== Challenges ==
a: Change "regular hay" to "grass hay" in the stretch of the alfalfa hay thread from "## nancy d (Oct" through "any feed; slowly.", and write out that stretch.
b: Go on with the forum thread about switching goats to alfalfa hay, picking up after its last line.

# Switching To Alfalfa Hay



## GSFarm (Oct 6, 2007)

The only good quality hay I could find around here was alfalfa! I'm using just a mixed grass right now, but it's pretty much gone now. 

I was wondering how to switch the goats over to alfalfa. Do I still have to feed grain? Thanks


----------



## nancy d (Oct 5, 2007)

You can switch up, but I would try to keep feeding your regular hay along with it for a couple of weeks, increasing the amount of alfafa, just like you would do changing any feed; slowly.
As to the grain question it will depend. Are you milking or do you have nursing kids?
Right now my Boer moms, just bred, live on alfalfa (plus free choice loose minerals) They wont' get grain till a few weeks before kidding and then on into about weaning time.
Their 9 mo old does will continue getting their grain for several months.


----------



## kelebek (Oct 5, 2007)

I give all of mine a bit of grain mix everyday, granted most of my does are prego, but even my bucks and wethers are getting pellets and grains with their hay rations.

== Material supplied ==
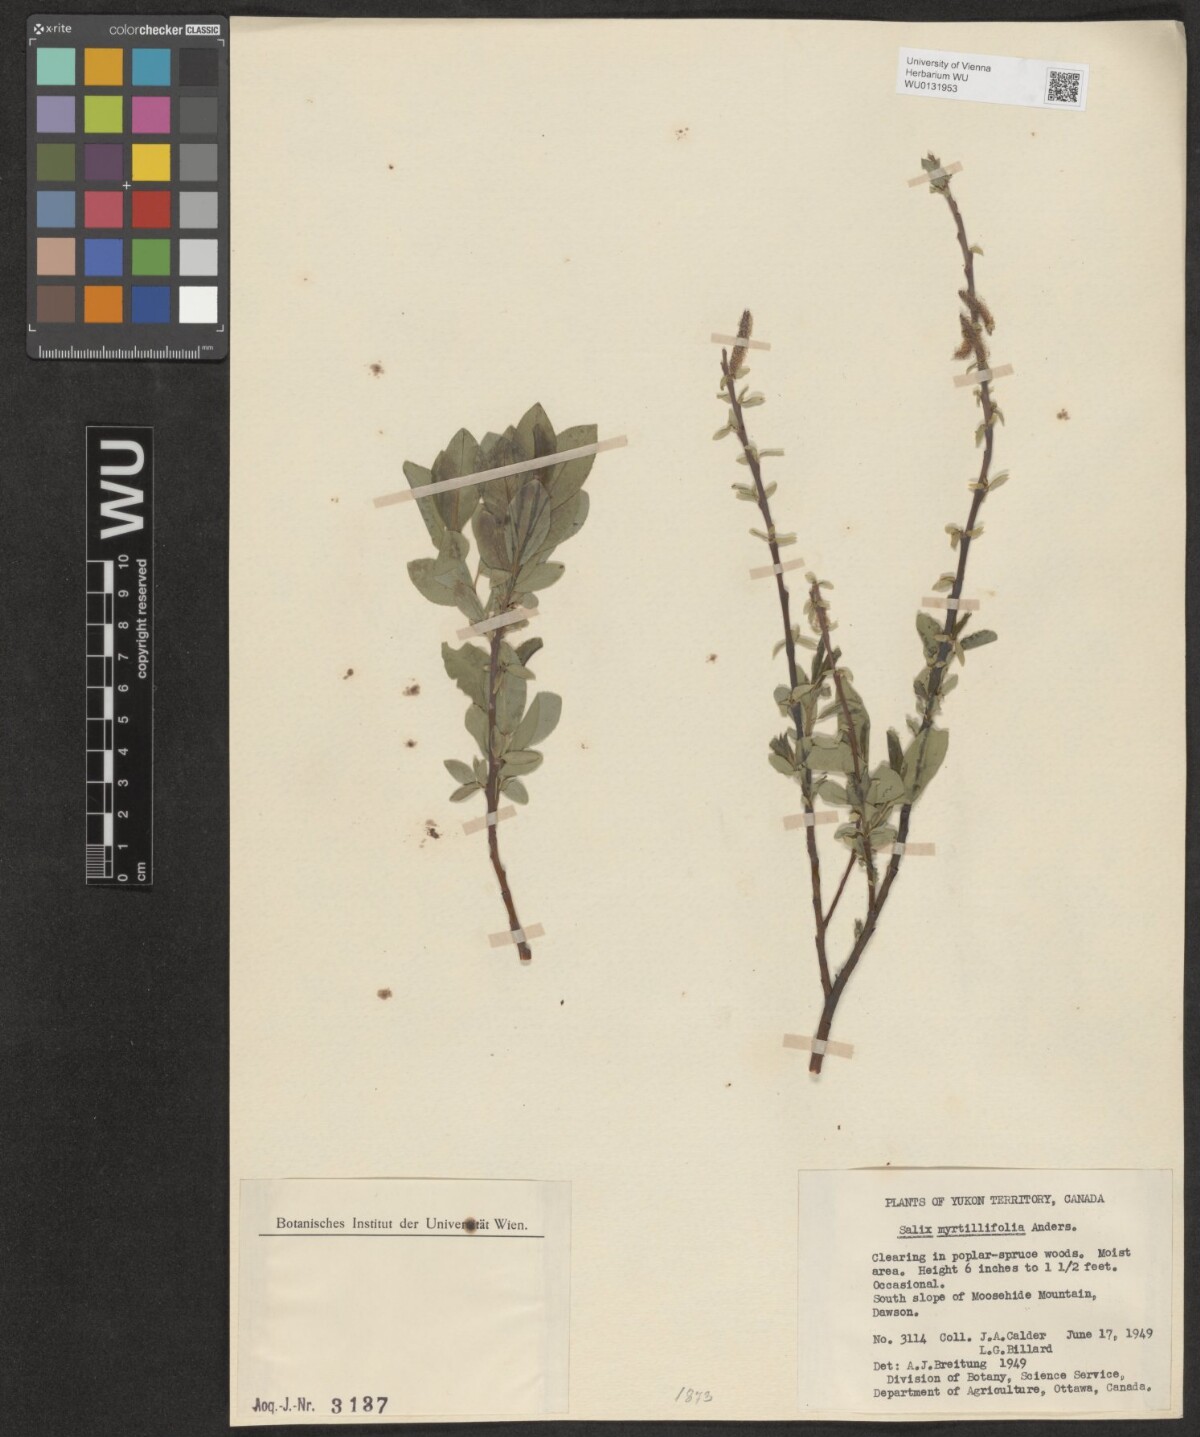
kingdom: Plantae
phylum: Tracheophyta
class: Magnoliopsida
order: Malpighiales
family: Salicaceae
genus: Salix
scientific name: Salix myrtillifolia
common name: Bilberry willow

== Solved tasks ==
a:
## nancy d (Oct 5, 2007)

You can switch up, but I would try to keep feeding your grass hay along with it for a couple of weeks, increasing the amount of alfafa, just like you would do changing any feed; slowly.

b:
----------



## GSFarm (Oct 6, 2007)

ok thank you. 

also do I feed les alfalfa than regular hay?


----------



## StaceyRosado (Oct 5, 2007)

I switched over suddenly because I ran out and it was all I had. 

As to how much you feed - I feed the same as with the grass hay. If you find them leaving it because they are full then you can cut back on how much you provide for them.

I only feed morning and night 3 laps each feeding and my grandma who watches them says they nibble and pick at it all day.

But it is always gone by the time I get out there for evening feeding.

I still feed grain all year round. Alfafa hay doesnt give them all the nutrients they need especially if pregnant or nursing. At least from my experience.


----------



## PACE (Oct 8, 2007)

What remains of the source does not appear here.